A puzzle master looks at that question and identifies the mechanism. The American historical narrative is a controlled substance, administered in precise doses to induce a specific political effect. The systematic erasure of figures like Robert Smalls is not an oversight. It is policy. It removes the model of Black agency, strategic brilliance, and autonomous liberation to reinforce a singular story — that freedom was a gift bestowed upon a passive, suffering people.

This narrative manufactures psychological dependency in the present by amputating examples of sovereign action from the past.

The Solution

Replace the curriculum of learned helplessness with the curriculum of documented agency. Not diversity statements. Primary source documents. Not apologies. Changed textbooks.

Top 5 Solutions That Are Already Working

1. NMAAHC — Smithsonian (Washington, D.C.). The National Museum of African American History and Culture has welcomed over 10 million visitors since opening in 2016. About 1.5 million visited in its first year. The $540 million institution houses over 36,000 artifacts and has won numerous awards. Visitors come from all 50 states and nearly 200 countries. Robert Smalls’s story is the kind of documented agency that belongs at the center of such an institution. It is evidence, not just inspiration. (Smithsonian, 2025; NMAAHC Anniversary, 2025)

2. Zinn Education Project (Nationwide). This nonprofit provides free lesson plans on underrepresented figures to K–12 teachers. Over 175,000 teachers have registered. Enrollment grows by about 10,000 each year. Nearly 25% of teachers surveyed by the American Historical Association reported using Zinn resources. The project’s partnership with McComb, Mississippi, ended decades of local silence on civil rights history. A classroom where Robert Smalls is taught is a changed classroom. (Zinn Education Project; American Historical Association, 2024)

3. Freedmen’s Bureau Records Digitization (National Archives). The Smithsonian and FamilySearch digitized the primary federal records of formerly enslaved Americans. They made 1.8 million names searchable online. Volunteers transcribed 1.7 million images. About 25,000 people participated in a single year. These records document the lives of formerly enslaved Americans. Without this project, millions of names would remain buried in unreadable archives. (NMAAHC/Smithsonian, 2024; FamilySearch, 2024)

4. African American Cultural Heritage Action Fund (Nationwide).
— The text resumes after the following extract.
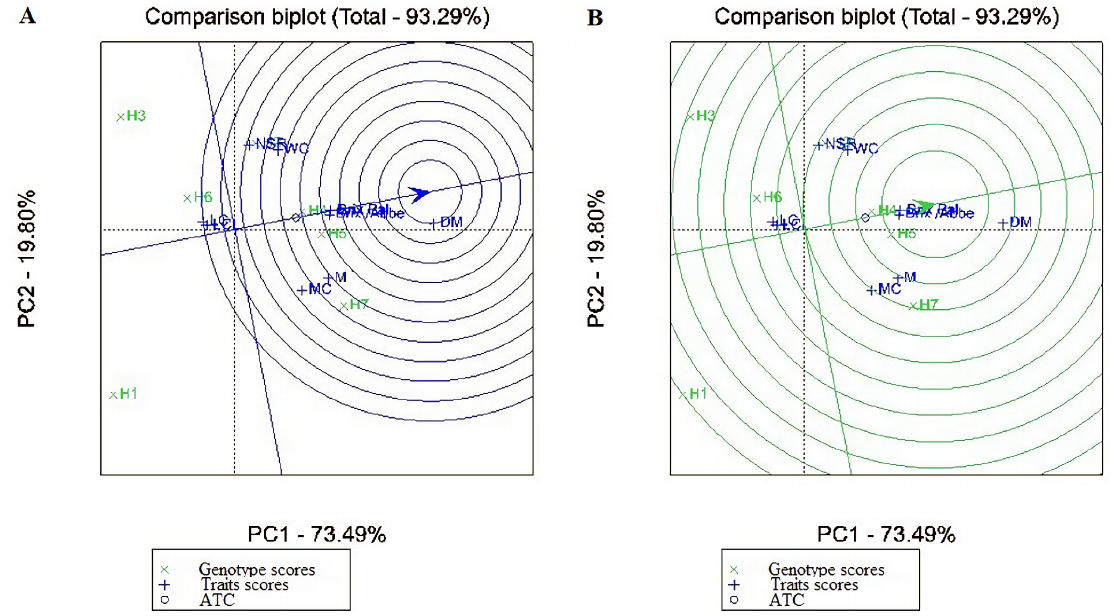
Figure 4. Biplot on different maize hybrids in irrigation treatment. ( A ) comparison based on the traits, ( B ) comparison based on the genotype. Ear length (LC), net ear length (LCL), ear weight (WC), number of kernel rows (NSR), Brix/Atago Pal-1, Brix/Abbe, soil moisture content (M), dry matter content of cob (DM), moisture content of cob (MC). (H1: Noa, H2: Dessert R78, H3: Dessert R72, H4: Messenger, H5: SF1379, H6: Honey, H7: GSS5649).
This is the largest U.S. program dedicated to preserving Black history sites. It has invested over $50 million since 2018. It has raised more than $150 million. It has funded over 300 preservation projects. The fund protects the physical places where Black Americans exercised agency. These are the churches, schools, and meeting halls that Reconstruction-era leaders built with their own hands. (National Trust for Historic Preservation, 2025)

5. EJI Community Remembrance Project (Montgomery, AL). Bryan Stevenson’s Equal Justice Initiative documented about 6,500 racial terror lynchings. It installed over 80 historical markers at lynching sites. The project collected soil from over 400 murder sites. More than one million visitors passed through the National Memorial for Peace and Justice in its first two years. The violence that ended Reconstruction was not abstract. The EJI makes it concrete and impossible to forget. (EJI, 2025; Lynching in America Report, 2020)

The Bottom Line

The documented record tells a story that the standard curriculum refuses to teach.

Robert Smalls did not wait for freedom to be granted. He took it — wearing a stolen hat, giving stolen signal codes, sailing a stolen ship past the guns of the nation that claimed to own him. And then he served that nation in war and in Congress, built schools, bought his master’s house, and cared for the widow of the man who had enslaved him. The story is too important for the narratives America prefers. That is precisely why it must be told.